(DATASET SECTION begins)
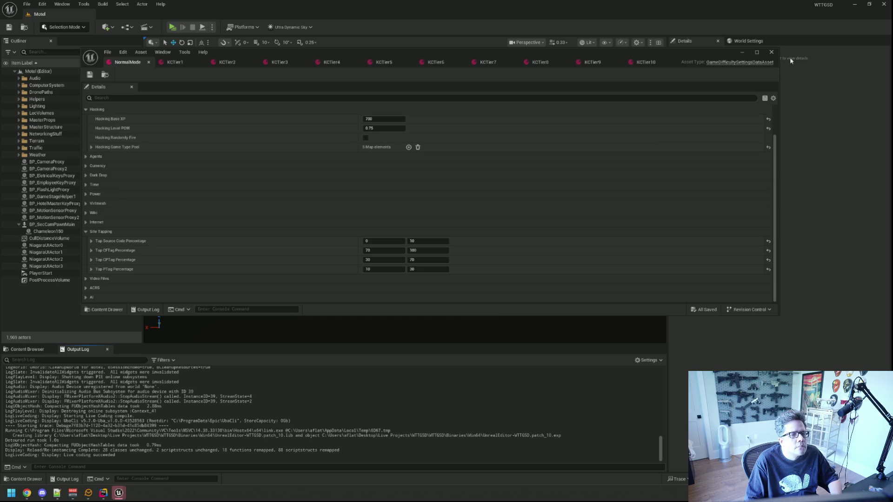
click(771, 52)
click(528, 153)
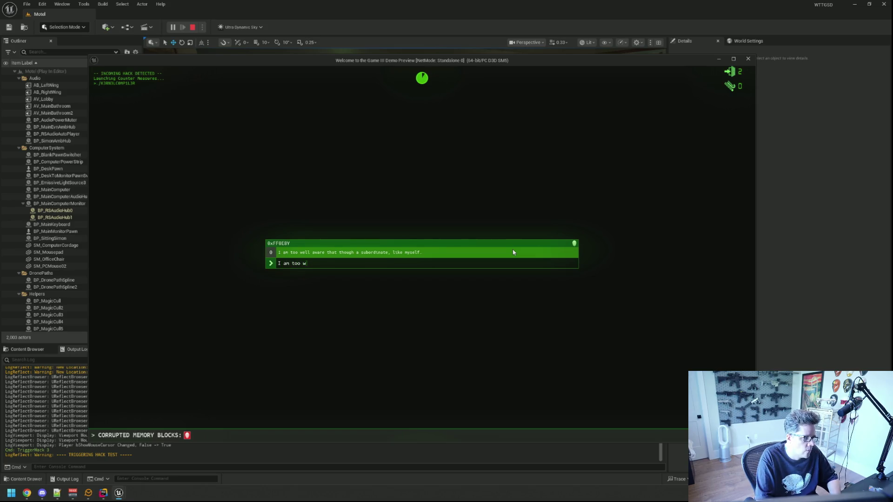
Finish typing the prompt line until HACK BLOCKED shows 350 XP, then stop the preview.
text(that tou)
(DATASET SECTION ends)
# WHAT THE EXERCISE ASKS
Would you restate the listing word for word and leave every picture out?

# WRITTEN RESPONSE
click(771, 52)
click(528, 153)
Finish typing the prompt line until HACK BLOCKED shows 350 XP, then stop the preview.
text(that tou)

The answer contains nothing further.